En l’espèce, il ressort des pièces du dossier que M. D…, écroué depuis le 15 février 2014, a été condamné dans de nombreuses affaires correctionnelles. Son comportement en détention s’est révélé violent et agressif ainsi qu’en témoignent les condamnations prononcées à son encontre les 14 janvier 2019, 16 janvier 2019 et 22 juin 2021 pour des faits de violences sur des personnes dépositaires de l’autorité publique. Ses agissements ont conduit à son inscription au répertoire des détenus particulièrement signalés depuis 2018. Il souffre par ailleurs de troubles du comportement et a fait l’objet de trois mesures de transfèrement pour des motifs d’ordre et de sécurité entre janvier 2019 et mars 2022. Depuis son transfert au centre pénitentiaire de Valence, M. D… persiste à tenir des propos délirants, outrageants ou provocateurs à l’encontre du personnel pénitentiaire et des autres détenus, en particulier ceux connus pour des faits de radicalisation islamiste ou pratiquant la religion musulmane, ce qui a généré des tensions au sein du quartier d’isolement. Son amorce d’engagement dans un cursus scolaire s’est soldée par une tentative de corruption d’un enseignant en juin 2022, suivi de propos outrageants à l’encontre de la responsable locale de l’enseignement. Le 8 juillet 2022, la commission de discipline l’a sanctionné de dix jours de cellule disciplinaire pour refus d’obtempérer, comportements violents et insultes sur le personnel de l’établissement. Le 13 novembre 2022, il était encore sanctionné de dix jours de cellule disciplinaire avec sursis pour avoir provoqué du tapage en insultant et menaçant un codétenu.

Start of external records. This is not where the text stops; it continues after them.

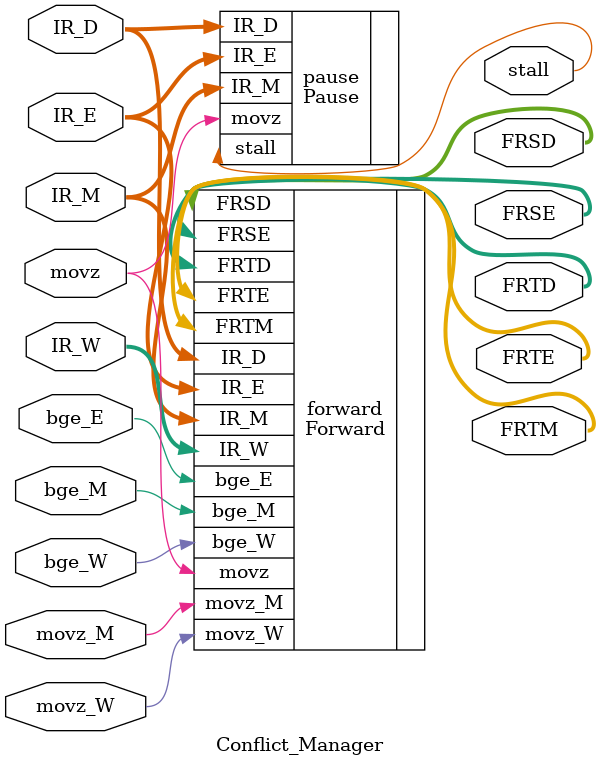
<source format=v>
`timescale 1ns / 1ps
module Conflict_Manager(
    input [31:0] IR_D,
	 input [31:0] IR_E,
	 input [31:0] IR_M,
	 input [31:0] IR_W,
	 input movz,
	 input movz_M,
	 input movz_W,
	 input bge_E,
	 input bge_M,
	 input bge_W,
	 output [2:0] FRSD,
	 output [2:0] FRTD,
	 output [2:0] FRSE,
	 output [2:0] FRTE,
	 output [1:0] FRTM,
	 output stall
	 );
	 
	 Forward forward(
			.IR_D(IR_D),
			.IR_E(IR_E),
			.IR_M(IR_M),
			.IR_W(IR_W),
			.movz(movz),
			.movz_M(movz_M),
			.movz_W(movz_W),
			.bge_E(bge_E),
			.bge_M(bge_M),
			.bge_W(bge_W),
			.FRSD(FRSD),
			.FRTD(FRTD),
			.FRSE(FRSE),
			.FRTE(FRTE),
			.FRTM(FRTM)
			);
	 Pause pause(
			.IR_D(IR_D),
			.IR_E(IR_E),
			.IR_M(IR_M),
			.movz(movz),
			.stall(stall)
			);


endmodule

</source>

Un nouveau compte rendu d’incident a été dressé le 15 décembre 2022 suite à des propos violents et des menaces sur un surveillant. Si le chef d’établissement comme le directeur interrégional des services pénitentiaires font état d’une légère et récente amélioration de son comportement, celle-ci ne s’accompagne pas d’une réflexion sur sa violence et son agressivité, laquelle se manifeste encore envers la conseillère pénitentiaire d’insertion et de probation avec laquelle il refuse tout travail. Par suite, et contrairement à ce qui est soutenu, les pièces versées à l’instance par le ministre de la justice attestent de la réalité des motifs de la décision attaquée et c’est sans erreur manifeste d’appréciation que le ministre de la Justice a pu, au regard de ceux-ci, décider de la prolongation du placement à l’isolement de M. D….

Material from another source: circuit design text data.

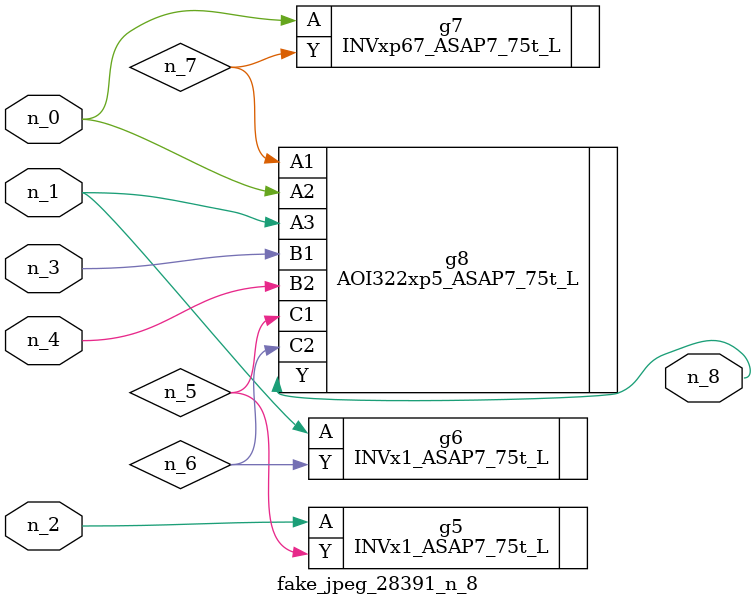
<source format=v>
module fake_jpeg_28391_n_8 (n_3, n_2, n_1, n_0, n_4, n_8);

input n_3;
input n_2;
input n_1;
input n_0;
input n_4;

output n_8;

wire n_6;
wire n_5;
wire n_7;

INVx1_ASAP7_75t_L g5 ( 
.A(n_2),
.Y(n_5)
);

INVx1_ASAP7_75t_L g6 ( 
.A(n_1),
.Y(n_6)
);

INVxp67_ASAP7_75t_L g7 ( 
.A(n_0),
.Y(n_7)
);

AOI322xp5_ASAP7_75t_L g8 ( 
.A1(n_7),
.A2(n_0),
.A3(n_1),
.B1(n_3),
.B2(n_4),
.C1(n_5),
.C2(n_6),
.Y(n_8)
);


endmodule
</source>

Il résulte de ce qui précède que les conclusions de M. D… en annulation doivent être rejetées ainsi que, par voie de conséquence, celle en injonction. Il en va de même des conclusions présentées sur le fondement des dispositions combinées de l’article L. 761-1 du code de justice administrative et du deuxième alinéa de l’article 37 de la loi du 10 juillet 1991.
D E C I D E :
Il n’y a pas lieu de statuer sur les conclusions de la requête de M. D… tendant au bénéfice de l’aide juridictionnelle à titre provisoire.
Le surplus des conclusions de la requête de M. D… est rejeté.
Le présent jugement sera notifié à M. D… et à la SCP Thémis Avocats & associés et au ministre de la justice, garde des sceaux.
Délibéré après l’audience du 24 février 2026, à laquelle siégeaient :
M. Vial-Pailler, président,
Mme Fourcade, première conseillère,
Mme Akoun, première conseillère.
Rendu public par mise à disposition au greffe le 24 mars 2026.
La rapporteure,
E. Akoun
Le président,
C. Vial-Pailler
Le greffier,
G. Morand
La République mande et ordonne au ministre de la justice, garde des sceaux en ce qui le concerne ou à tous commissaires de justice à ce requis en ce qui concerne les voies de droit commun, contre les parties privées, de pourvoir à l’exécution de la présente décision.